• **Given information**
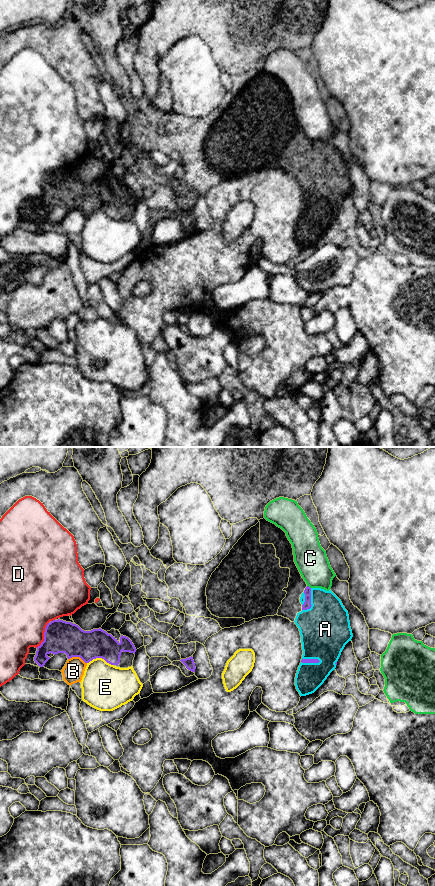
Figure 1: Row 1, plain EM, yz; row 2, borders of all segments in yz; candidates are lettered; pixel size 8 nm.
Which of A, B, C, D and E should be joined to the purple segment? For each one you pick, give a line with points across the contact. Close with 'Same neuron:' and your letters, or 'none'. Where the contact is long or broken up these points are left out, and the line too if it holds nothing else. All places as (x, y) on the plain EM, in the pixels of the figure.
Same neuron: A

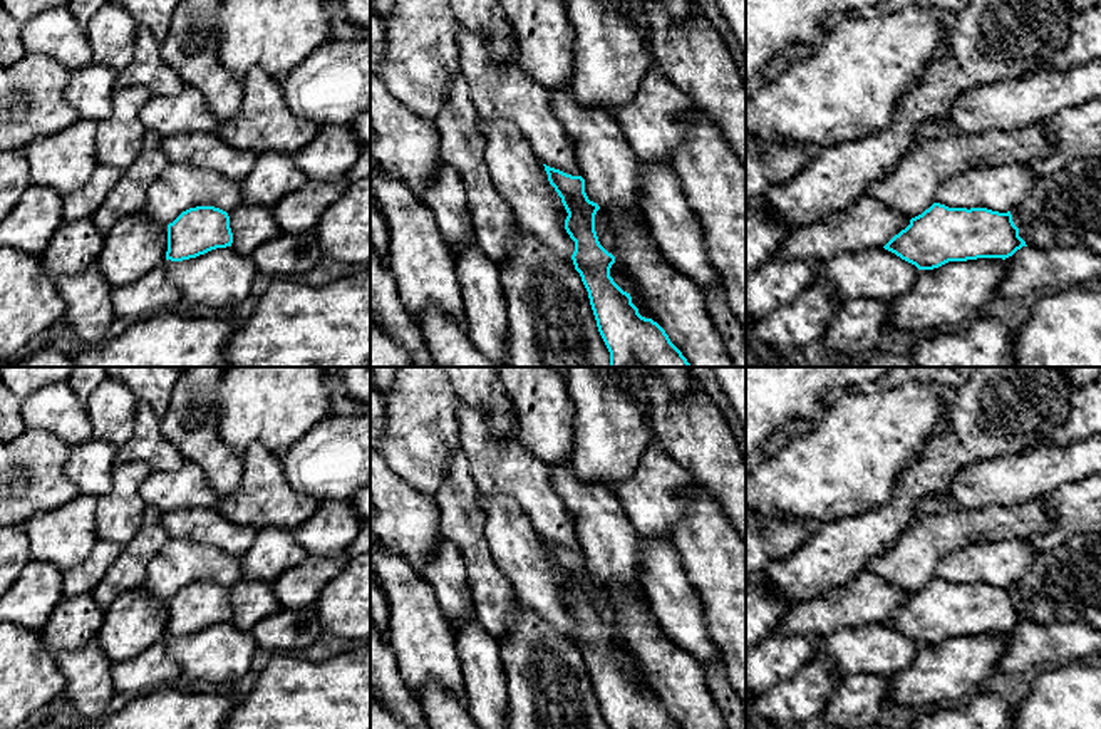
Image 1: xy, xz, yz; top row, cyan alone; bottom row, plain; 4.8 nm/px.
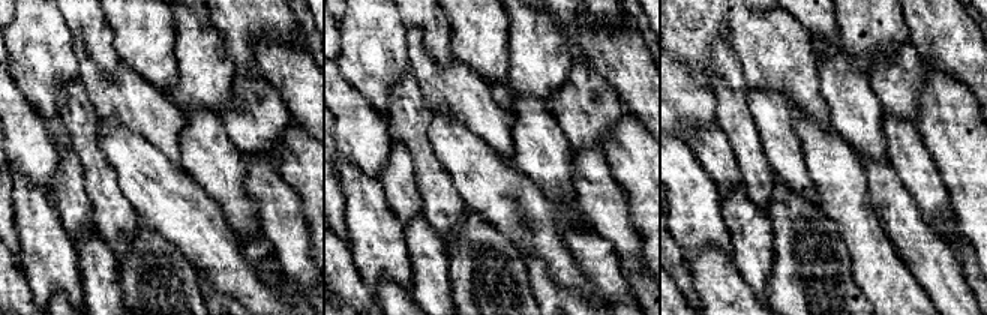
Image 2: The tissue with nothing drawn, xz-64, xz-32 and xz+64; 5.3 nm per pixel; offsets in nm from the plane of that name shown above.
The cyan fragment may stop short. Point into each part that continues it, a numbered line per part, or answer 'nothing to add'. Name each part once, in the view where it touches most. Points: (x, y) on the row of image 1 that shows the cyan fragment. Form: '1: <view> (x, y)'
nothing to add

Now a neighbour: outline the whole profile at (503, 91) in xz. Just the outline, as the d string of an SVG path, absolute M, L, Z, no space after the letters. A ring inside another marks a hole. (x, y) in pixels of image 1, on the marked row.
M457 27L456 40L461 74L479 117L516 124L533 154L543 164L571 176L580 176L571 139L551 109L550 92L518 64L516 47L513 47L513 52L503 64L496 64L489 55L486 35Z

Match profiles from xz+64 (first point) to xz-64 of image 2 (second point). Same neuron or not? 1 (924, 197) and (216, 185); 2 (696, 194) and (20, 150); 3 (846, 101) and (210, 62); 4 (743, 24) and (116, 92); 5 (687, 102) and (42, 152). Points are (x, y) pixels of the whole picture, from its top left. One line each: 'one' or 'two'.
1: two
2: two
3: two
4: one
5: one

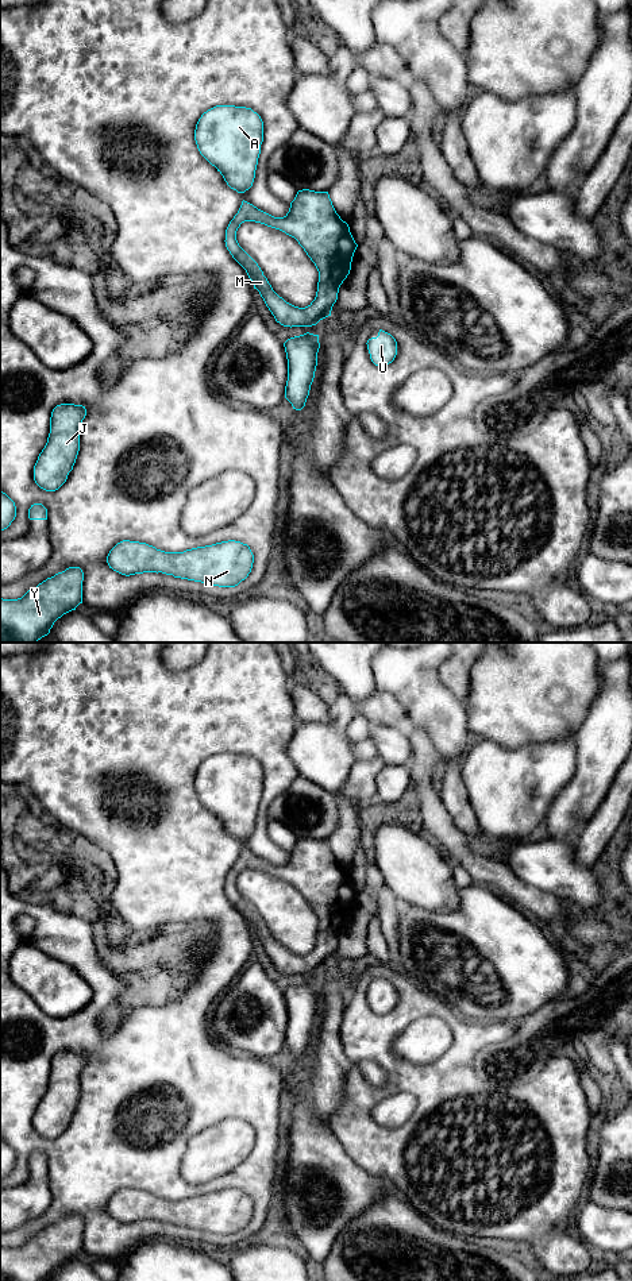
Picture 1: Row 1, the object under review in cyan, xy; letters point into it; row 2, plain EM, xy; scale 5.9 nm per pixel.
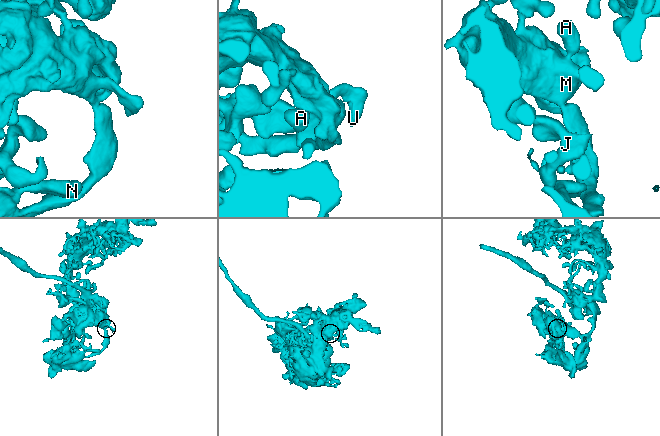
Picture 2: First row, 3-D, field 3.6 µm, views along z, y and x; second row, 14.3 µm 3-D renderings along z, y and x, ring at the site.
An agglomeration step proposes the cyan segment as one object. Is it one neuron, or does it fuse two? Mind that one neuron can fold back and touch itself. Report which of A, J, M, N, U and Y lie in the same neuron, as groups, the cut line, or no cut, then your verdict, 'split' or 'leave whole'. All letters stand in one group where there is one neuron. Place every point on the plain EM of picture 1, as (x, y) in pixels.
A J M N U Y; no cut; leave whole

• **Problem description**
Nothing but the lines from the one with "An agglomeration step" through the final line of the records above should appear, each copied exactly.

• **Task answer**
An agglomeration step proposes the cyan segment as one object. Is it one neuron, or does it fuse two? Mind that one neuron can fold back and touch itself. Report which of A, J, M, N, U and Y lie in the same neuron, as groups, the cut line, or no cut, then your verdict, 'split' or 'leave whole'. All letters stand in one group where there is one neuron. Place every point on the plain EM of picture 1, as (x, y) in pixels.
A J M N U Y; no cut; leave whole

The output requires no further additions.